Aim of the exercise: Copy the rows starting at the line that contains "Diese Website verwendet" and ending at the line that contains "Otprema i reklamacije", both included, keeping every line identical. Leave the pictures out of your answer.
:::::
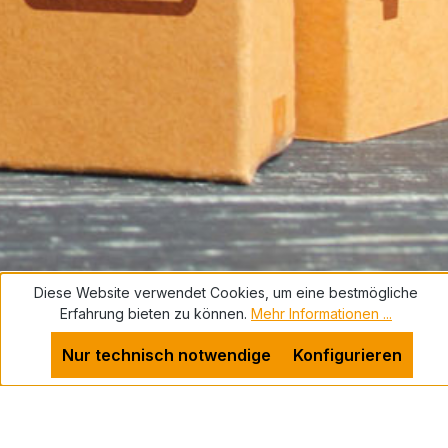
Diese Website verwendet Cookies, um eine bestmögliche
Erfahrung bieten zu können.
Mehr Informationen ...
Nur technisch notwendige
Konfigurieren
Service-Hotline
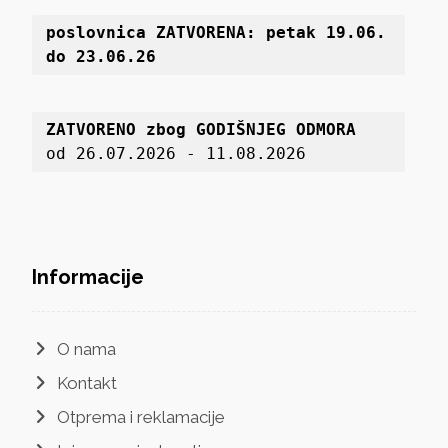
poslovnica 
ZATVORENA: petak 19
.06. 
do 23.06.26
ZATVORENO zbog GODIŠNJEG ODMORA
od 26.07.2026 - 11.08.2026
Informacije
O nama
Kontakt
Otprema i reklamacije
:::::
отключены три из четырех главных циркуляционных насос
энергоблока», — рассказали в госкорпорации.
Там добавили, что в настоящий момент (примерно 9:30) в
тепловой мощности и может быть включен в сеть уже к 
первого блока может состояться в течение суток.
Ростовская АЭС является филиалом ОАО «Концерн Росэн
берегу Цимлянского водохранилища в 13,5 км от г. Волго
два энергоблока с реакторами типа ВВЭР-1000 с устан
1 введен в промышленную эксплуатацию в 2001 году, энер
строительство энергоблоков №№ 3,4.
:::::
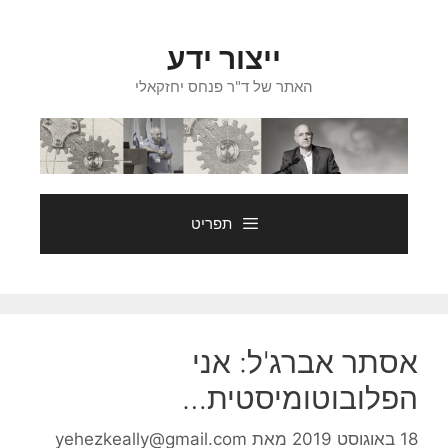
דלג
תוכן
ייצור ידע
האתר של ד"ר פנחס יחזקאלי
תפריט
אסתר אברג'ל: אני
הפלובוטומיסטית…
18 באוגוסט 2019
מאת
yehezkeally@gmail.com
:::::
Answer section:
Diese Website verwendet Cookies, um eine bestmögliche
Erfahrung bieten zu können.
Mehr Informationen ...
Nur technisch notwendige
Konfigurieren
Service-Hotline
poslovnica 
ZATVORENA: petak 19
.06. 
do 23.06.26
ZATVORENO zbog GODIŠNJEG ODMORA
od 26.07.2026 - 11.08.2026
Informacije
O nama
Kontakt
Otprema i reklamacije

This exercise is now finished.